The administration is opposed to Rep. Edward Roybal's H.R. 790, he said, because it would replace the current community benefit standard with specific charity care requirements under a system that would be extremely difficult to administer.

Under Rep. Roybal's bill, a hospital would not be tax-exempt under Section 501 of the tax code unless it had an open-door policy toward Medicare and Medicaid patients, served a reasonable number of such patients in a nondiscriminatory manner, and provided specified amounts of 'qualified charity care" and "qualified community benefits."

The bill would require that a hospital's unreimbursed qualified charity care costs be at least 50% of the value of its tax-exempt status for the year. Its unreimbursed community benefits would have to be at least 35% of the value of its tax-exempt status for the year. It would impose a 100% exercise tax on a hospital that has a charity care or community benefit shortfall in a year and would revoke a hospital's tax-exempt status only in the most egregious case.
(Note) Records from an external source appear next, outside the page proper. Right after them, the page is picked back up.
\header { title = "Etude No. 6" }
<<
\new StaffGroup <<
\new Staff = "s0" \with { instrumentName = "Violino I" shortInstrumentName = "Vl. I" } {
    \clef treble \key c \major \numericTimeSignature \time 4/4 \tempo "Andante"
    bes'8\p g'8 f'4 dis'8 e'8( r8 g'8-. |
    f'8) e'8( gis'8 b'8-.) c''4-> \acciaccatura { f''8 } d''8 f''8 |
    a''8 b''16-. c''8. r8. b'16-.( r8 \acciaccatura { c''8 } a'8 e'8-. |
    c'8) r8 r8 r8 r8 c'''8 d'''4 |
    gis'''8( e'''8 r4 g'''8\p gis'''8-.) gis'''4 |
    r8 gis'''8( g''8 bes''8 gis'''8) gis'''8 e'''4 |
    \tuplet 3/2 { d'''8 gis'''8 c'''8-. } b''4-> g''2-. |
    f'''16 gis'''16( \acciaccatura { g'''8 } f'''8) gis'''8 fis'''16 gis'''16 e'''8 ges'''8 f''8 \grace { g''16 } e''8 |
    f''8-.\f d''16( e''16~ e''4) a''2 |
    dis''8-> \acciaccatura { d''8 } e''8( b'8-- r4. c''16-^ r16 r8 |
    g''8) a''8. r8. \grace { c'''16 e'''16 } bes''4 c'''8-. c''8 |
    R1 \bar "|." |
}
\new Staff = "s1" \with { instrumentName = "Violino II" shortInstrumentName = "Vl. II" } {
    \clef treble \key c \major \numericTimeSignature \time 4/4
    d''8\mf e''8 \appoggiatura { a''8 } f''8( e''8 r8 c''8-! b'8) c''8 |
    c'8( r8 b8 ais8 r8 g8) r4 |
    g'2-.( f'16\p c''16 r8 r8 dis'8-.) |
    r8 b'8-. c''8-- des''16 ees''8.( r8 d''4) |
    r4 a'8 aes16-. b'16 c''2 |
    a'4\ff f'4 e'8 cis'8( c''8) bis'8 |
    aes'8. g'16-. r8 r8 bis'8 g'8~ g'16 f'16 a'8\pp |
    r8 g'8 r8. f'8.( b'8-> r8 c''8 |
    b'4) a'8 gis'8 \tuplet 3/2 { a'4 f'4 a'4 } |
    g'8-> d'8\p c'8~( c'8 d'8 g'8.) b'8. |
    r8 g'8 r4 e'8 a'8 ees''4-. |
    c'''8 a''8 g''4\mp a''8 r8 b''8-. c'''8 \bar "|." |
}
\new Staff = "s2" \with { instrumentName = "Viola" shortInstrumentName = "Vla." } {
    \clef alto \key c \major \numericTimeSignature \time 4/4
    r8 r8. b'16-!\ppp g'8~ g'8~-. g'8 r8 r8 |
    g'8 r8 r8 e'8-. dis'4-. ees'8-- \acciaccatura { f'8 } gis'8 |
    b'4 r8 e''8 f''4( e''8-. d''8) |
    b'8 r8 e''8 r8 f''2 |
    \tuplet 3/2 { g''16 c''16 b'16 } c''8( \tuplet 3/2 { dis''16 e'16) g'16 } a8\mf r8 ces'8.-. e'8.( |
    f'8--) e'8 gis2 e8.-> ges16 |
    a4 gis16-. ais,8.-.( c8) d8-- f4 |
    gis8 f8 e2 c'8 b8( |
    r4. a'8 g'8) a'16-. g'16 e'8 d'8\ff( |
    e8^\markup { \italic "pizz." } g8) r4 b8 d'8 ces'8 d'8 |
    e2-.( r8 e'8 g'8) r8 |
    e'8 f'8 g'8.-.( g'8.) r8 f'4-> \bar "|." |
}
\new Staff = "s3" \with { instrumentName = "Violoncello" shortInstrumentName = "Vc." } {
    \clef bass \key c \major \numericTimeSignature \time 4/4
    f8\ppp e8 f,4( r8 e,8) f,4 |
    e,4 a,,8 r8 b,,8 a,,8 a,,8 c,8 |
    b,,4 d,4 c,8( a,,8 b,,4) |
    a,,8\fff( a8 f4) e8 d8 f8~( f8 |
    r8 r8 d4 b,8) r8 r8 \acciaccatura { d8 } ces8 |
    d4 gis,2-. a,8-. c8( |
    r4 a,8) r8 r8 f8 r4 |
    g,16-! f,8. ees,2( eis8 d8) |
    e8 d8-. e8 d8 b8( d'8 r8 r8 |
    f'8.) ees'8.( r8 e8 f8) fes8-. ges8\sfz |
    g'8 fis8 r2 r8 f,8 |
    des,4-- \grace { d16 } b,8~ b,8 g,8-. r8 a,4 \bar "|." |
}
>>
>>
Mr. Graetz said Rep. Roybal's bill would force some hospitals to spend more on "qualified charity care" than the value of their tax benefits. He also was concerned the bill would require annual evaluations for each tax-exempt 501(c)(3) hospital.

An aide to Rep. Roybal said the congressman does not plan to modify his bill. "We can't do a lot more at this point," the aid said. The Ways and Means Committee probably will give more weight to Rep. Donnelly's bill because he is a member of that committee, she said. But she questioned whether the committee would ultimately support any such measure.

"Ways and Means will have a lot of authority over this because it's a tax bill," said the aide. "But most of the committee members have large hospitals in their districts that aren't too excited about seeing legislation enacted. So I don't know if anything will happen or not."